Przed pierwszą wizytą zawsze dzwonimy do pacjenta i informujemy o konieczności przyniesienia ze sobą ręcznika, gazy jałowej, maści przeciwbólowej lub przeciwzapalnej, wygodnego stroju sportowego, butów na zmianę, maseczki, historii leczenie lub badań obrazowych. Jeśli chodzi o formalności, to pacjent podpisuje zgody oraz oświadczenia na pierwszej wizycie oraz codziennie podpisuje się pod wykonanymi zabiegami.

 

Okres pandemii, zamknięcie w domu, praca zdalna to wszystko, z czym mierzyliśmy się od roku. Wkrótce gabinety fizjoterapeutów zapełnią się "pokrzywionymi" pacjentami po pandemii. Spodziewacie się tłumów? 

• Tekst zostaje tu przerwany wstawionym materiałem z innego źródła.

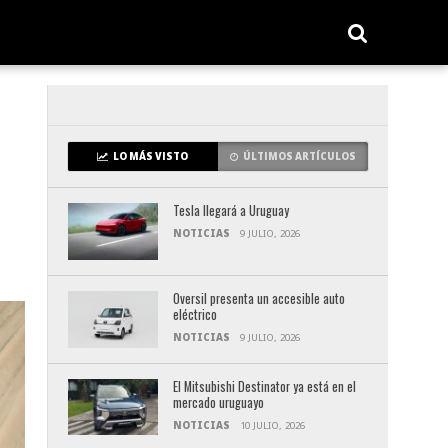
LO MÁS VISTO
ÚLTIMOS ARTÍCULOS
Tesla llegará a Uruguay
NOTICIAS
9 JULIO, 2026
Oversil presenta un accesible auto
eléctrico
NOTICIAS
9 JULIO, 2026
El Mitsubishi Destinator ya está en el
mercado uruguayo
NOTICIAS
10 JULIO, 2026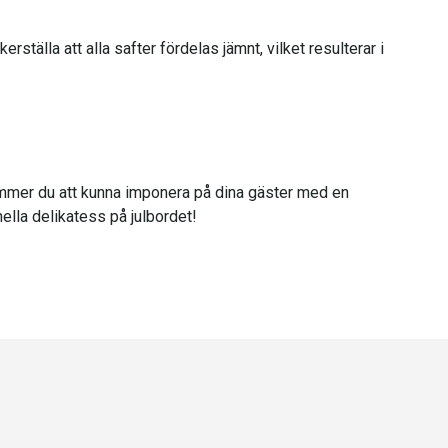
erställa att alla safter fördelas jämnt, vilket resulterar i
 kommer du att kunna imponera på dina gäster med en
nella delikatess på julbordet!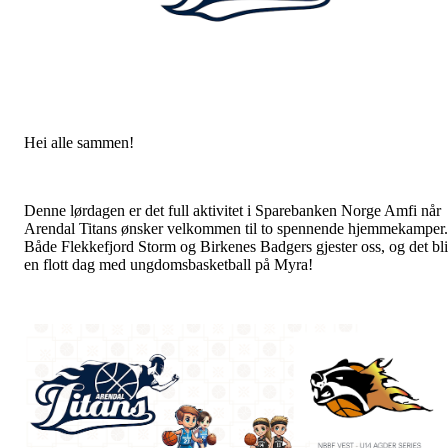
Hei alle sammen!
Denne lørdagen er det full aktivitet i Sparebanken Norge Amfi når
Arendal Titans ønsker velkommen til to spennende hjemmekamper.
Både Flekkefjord Storm og Birkenes Badgers gjester oss, og det bli
en flott dag med ungdomsbasketball på Myra!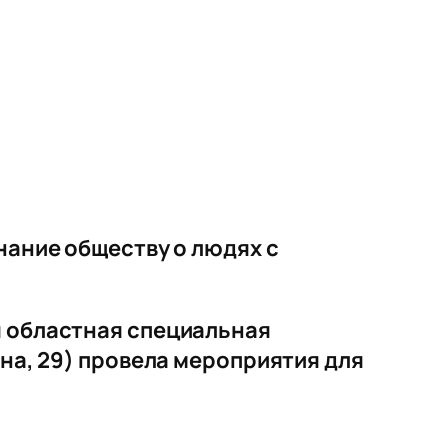
нание обществу о людях с
я областная специальная
ина, 29) провела мероприятия для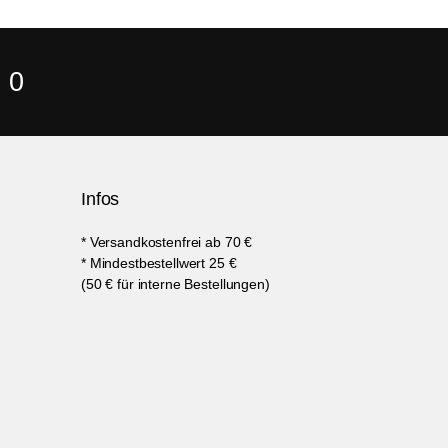
 0
Infos
* Versandkostenfrei ab 70 €
* Mindestbestellwert 25 €
(50 € für interne Bestellungen)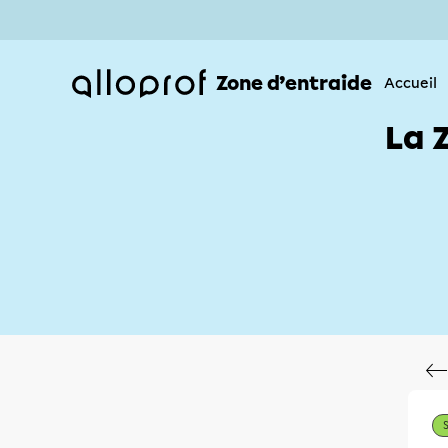
Zone d’entraide
Accueil
La 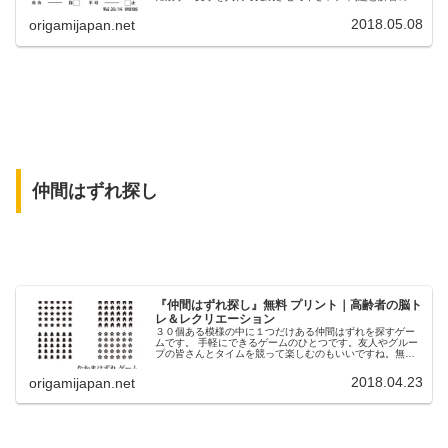
リントができ、解答編は学習用としても使えますので、
ぜひ活用してください。
2018.05.08
origamijapan.net
仲間はずれ探し
『仲間はずれ探し』無料 プリント｜高齢者の脳ト
レ＆レクリエーション
３０個ある模様の中に１つだけある仲間はずれを探すゲー
ムです。 手軽にできるゲームのひとつです。友人やグルー
プの皆さんとタイムを競って楽しむのもいいですね。無料
（フリー）で使えますのでプリントして利用して下さい。
2018.04.23
origamijapan.net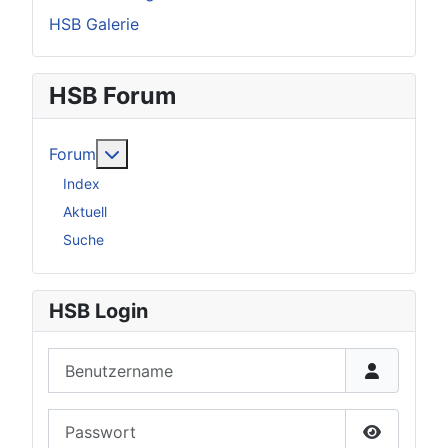
HSB Galerie
HSB Forum
Weitere Informationen: Forum
Forum
Index
Aktuell
Suche
HSB Login
Benutzername
Passwort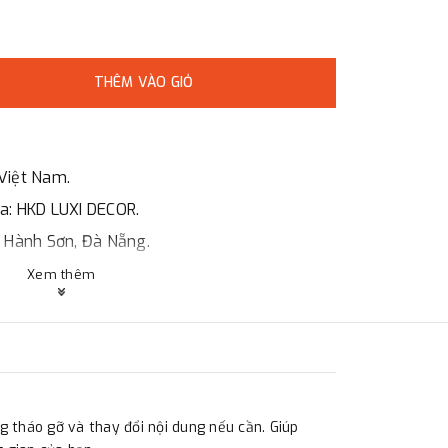
THÊM VÀO GIỎ
Việt Nam.
óa: HKD LUXI DECOR.
ũ Hành Sơn, Đà Nẵng.
Xem thêm
, HCMc.
o giá, hợp đồng.
ng ty.
ng tháo gỡ và thay đổi nội dung nếu cần. Giúp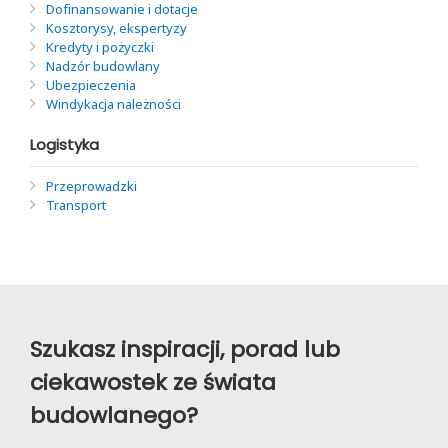
Dofinansowanie i dotacje
Kosztorysy, ekspertyzy
Kredyty i pożyczki
Nadzór budowlany
Ubezpieczenia
Windykacja należności
Logistyka
Przeprowadzki
Transport
Szukasz inspiracji, porad lub
ciekawostek ze świata
budowlanego?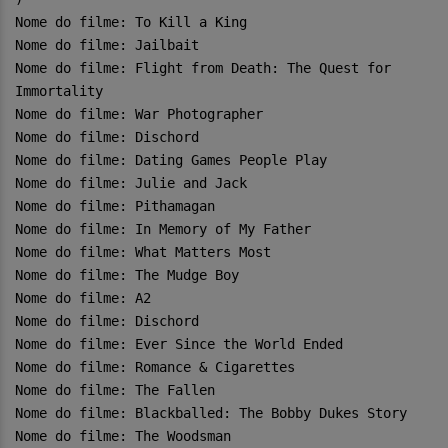
Nome do filme: To Kill a King
Nome do filme: Jailbait
Nome do filme: Flight from Death: The Quest for
Immortality
Nome do filme: War Photographer
Nome do filme: Dischord
Nome do filme: Dating Games People Play
Nome do filme: Julie and Jack
Nome do filme: Pithamagan
Nome do filme: In Memory of My Father
Nome do filme: What Matters Most
Nome do filme: The Mudge Boy
Nome do filme: A2
Nome do filme: Dischord
Nome do filme: Ever Since the World Ended
Nome do filme: Romance & Cigarettes
Nome do filme: The Fallen
Nome do filme: Blackballed: The Bobby Dukes Story
Nome do filme: The Woodsman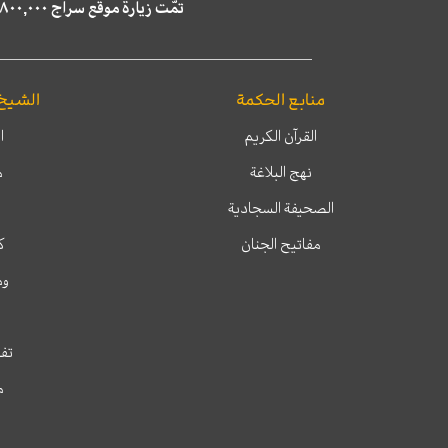
تمّت زيارة موقع سراج ٤,٨٠٠,٠٠٠ مرة خلال الستة أشهر الماضية، كما ظهر في نتائج البحث في محركات البحث٢٢,٢٩٠,٠٠٠ مرّة.
منابع الحكمة
الشيخ
القرآن الكريم
ا
نهج البلاغة
م
الصحيفة السجادية
مفاتيح الجنان
ك
وم
تفس
م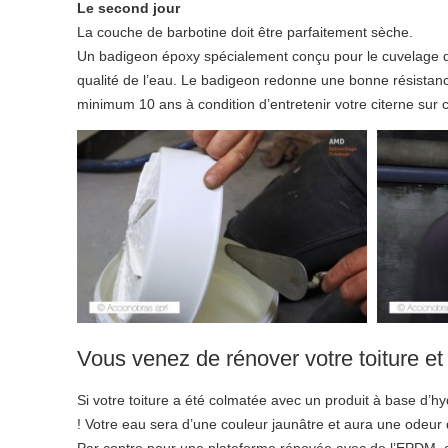
Le second jour
La couche de barbotine doit être parfaitement sèche.
Un badigeon époxy spécialement conçu pour le cuvelage des 
qualité de l’eau. Le badigeon redonne une bonne résistance 
minimum 10 ans à condition d’entretenir votre citerne sur c
Vous venez de rénover votre toiture e
Si votre toiture a été colmatée avec un produit à base d’hy
! Votre eau sera d’une couleur jaunâtre et aura une odeur 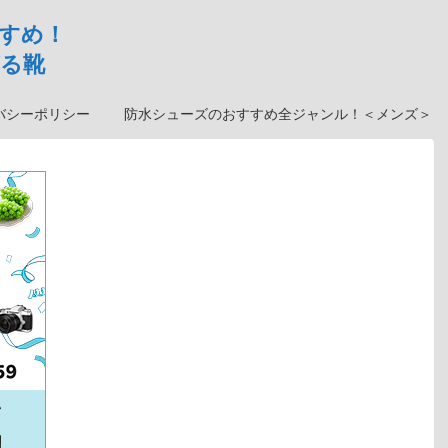
すめ！
る靴
バシーポリシー
防水シューズのおすすめ全ジャンル！＜メンズ＞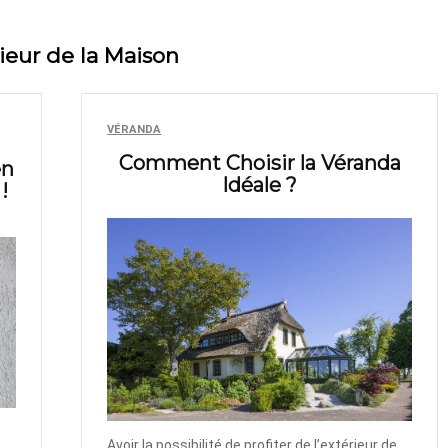
ieur de la Maison
VÉRANDA
Comment Choisir la Véranda
en
Idéale ?
!
Avoir la possibilité de profiter de l’extérieur de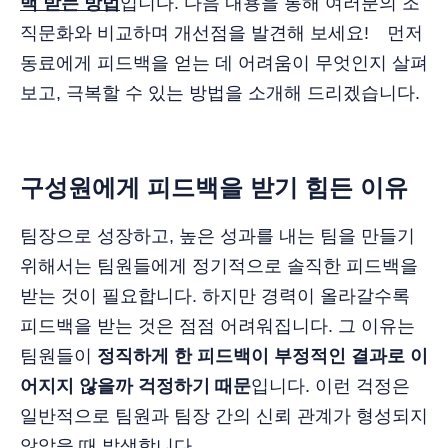
백 받는 방법
입니다. 다음 내용을 통해 여러분의 조
직문화와 비교하며 개선점을 발견해 보세요! 먼저
동료에게 피드백을 얻는 데 어려움이 무엇인지 살펴
보고, 극복할 수 있는 방법을 소개해 드리겠습니다.
구성원에게 피드백을 받기 힘든 이유
팀장으로 성장하고, 높은 성과를 내는 팀을 만들기
위해서는 팀원들에게 정기적으로 솔직한 피드백을
받는 것이 필요합니다. 하지만 경력이 올라갈수록
피드백을 받는 것은 점점 어려워집니다. 그 이유는
팀원들이
정직하게 한 피드백이 부정적인 결과로 이
어지지 않을까 걱정하기 때문
입니다.
이런 걱정은
일반적으로 팀원과 팀장 간의 신뢰 관계가 형성되지
않았을 때 발생합니다.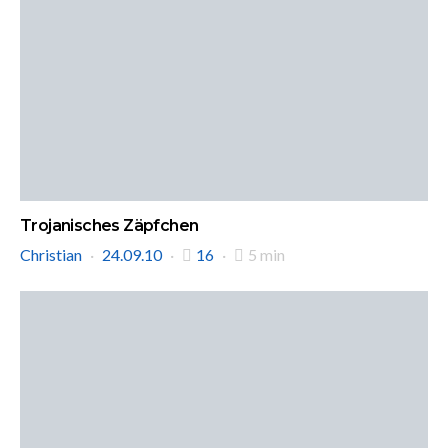
Trojanisches Zäpfchen
Christian
24.09.10
16
5 min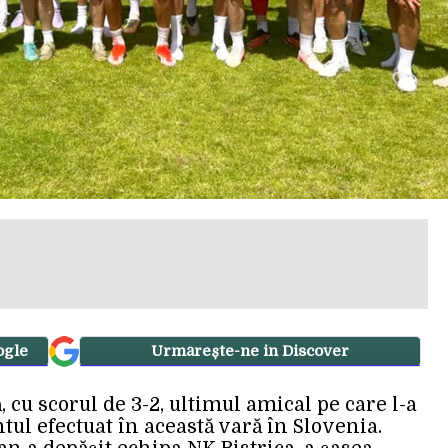
ogle
Urmărește-ne in Discover
, cu scorul de 3-2, ultimul amical pe care l-a
l efectuat în această vară în Slovenia.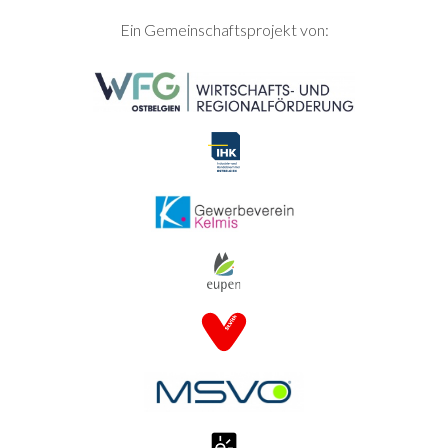
SEITENFUSS
Ein Gemeinschaftsprojekt von: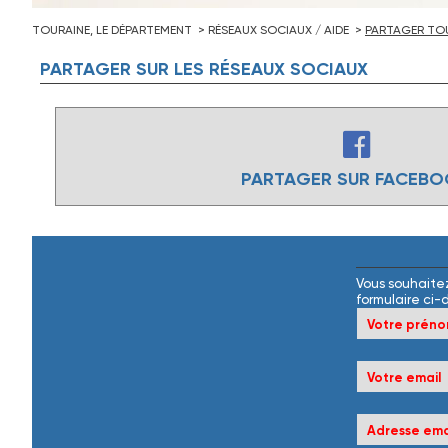
TOURAINE, LE DÉPARTEMENT
RÉSEAUX SOCIAUX / AIDE
PARTAGER TOU
PARTAGER
SUR
LES
RÉSEAUX
SOCIAUX
PARTAGER SUR FACEB
Vous souhaitez
formulaire ci-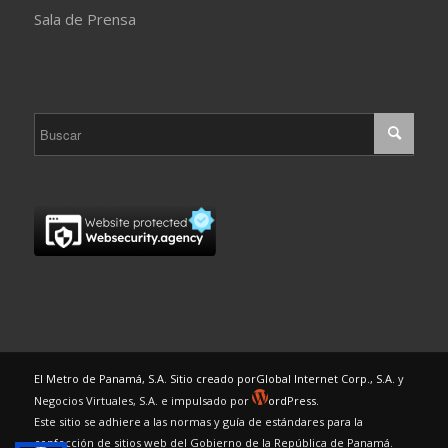
Sala de Prensa
El Metro de Panamá, S.A. Sitio creado por
Global Internet Corp., S.A.
y
Negocios Virtuales, S.A. e impulsado por
ordPress.
Este sitio se adhiere a las normas y guía de estándares para la
confección de sitios web del Gobierno de la República de Panamá.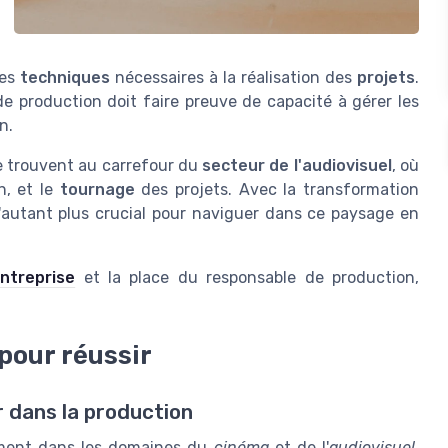
des
techniques
nécessaires à la réalisation des
projets
.
e production doit faire preuve de capacité à gérer les
n.
se trouvent au carrefour du
secteur de l'audiovisuel
, où
on, et le
tournage
des projets. Avec la transformation
'autant plus crucial pour naviguer dans ce paysage en
ntreprise
et la place du responsable de production,
pour réussir
 dans la production
ment dans les domaines du
cinéma
et de l'
audiovisuel
,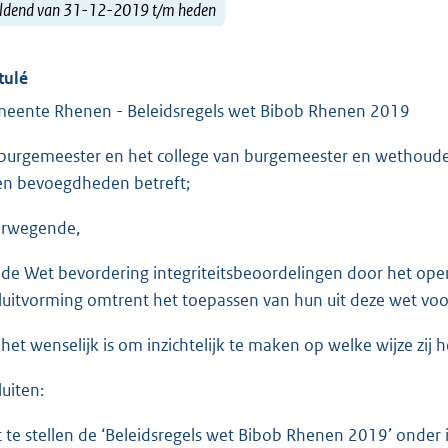
ldend van 31-12-2019 t/m heden
tulé
eente Rhenen - Beleidsregels wet Bibob Rhenen 2019
burgemeester en het college van burgemeester en wethoude
en bevoegdheden betreft;
rwegende,
 de Wet bevordering integriteitsbeoordelingen door het open
luitvorming omtrent het toepassen van hun uit deze wet v
 het wenselijk is om inzichtelijk te maken op welke wijze zij
luiten:
t te stellen de ‘Beleidsregels wet Bibob Rhenen 2019’ onder 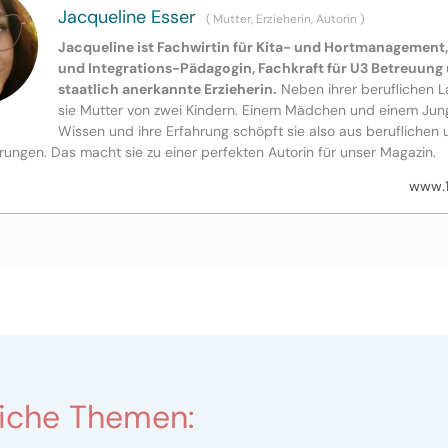
Jacqueline Esser
(
Mutter, Erzieherin, Autorin
)
Jacqueline ist Fachwirtin für Kita- und Hortmanagement,
und Integrations-Pädagogin, Fachkraft für U3 Betreuung
staatlich anerkannte Erzieherin.
Neben ihrer beruflichen La
sie Mutter von zwei Kindern. Einem Mädchen und einem Jung
Wissen und ihre Erfahrung schöpft sie also aus beruflichen 
ungen. Das macht sie zu einer perfekten Autorin für unser Magazin.
www.1
iche Themen:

Już teraz zauważamy zwiększoną liczbę dorosłych pacjentów z dolegliwościami bólowymi odcinka szyjnego oraz drętwieniem kończyn górnych, co właśnie jest spowodowane w głównej mierze pracą zdalną. Dzieci bardzo dużo czasu spędzają przy komputerach, więc na pewno wkrótce dołączą do grona pacjentów, bo zaczną się skarżyć na dolegliwości bólowe. To nieuniknione po takim trybie życia, z jakim mieliśmy do czynienia przez ponad rok. 

 

Jakie dałaby Pani rady na czas powolnego powrotu do normalności?

Obowiązkowo dla każdego, bez wyjątku: ruch! Czasem tak naprawdę wystarczy spacer, nordic walking czy proste ćwiczenia rozciągające w domu. A już po kilku tygodniach regularnego spacerowania, ćwiczenia, poczujemy się lepiej.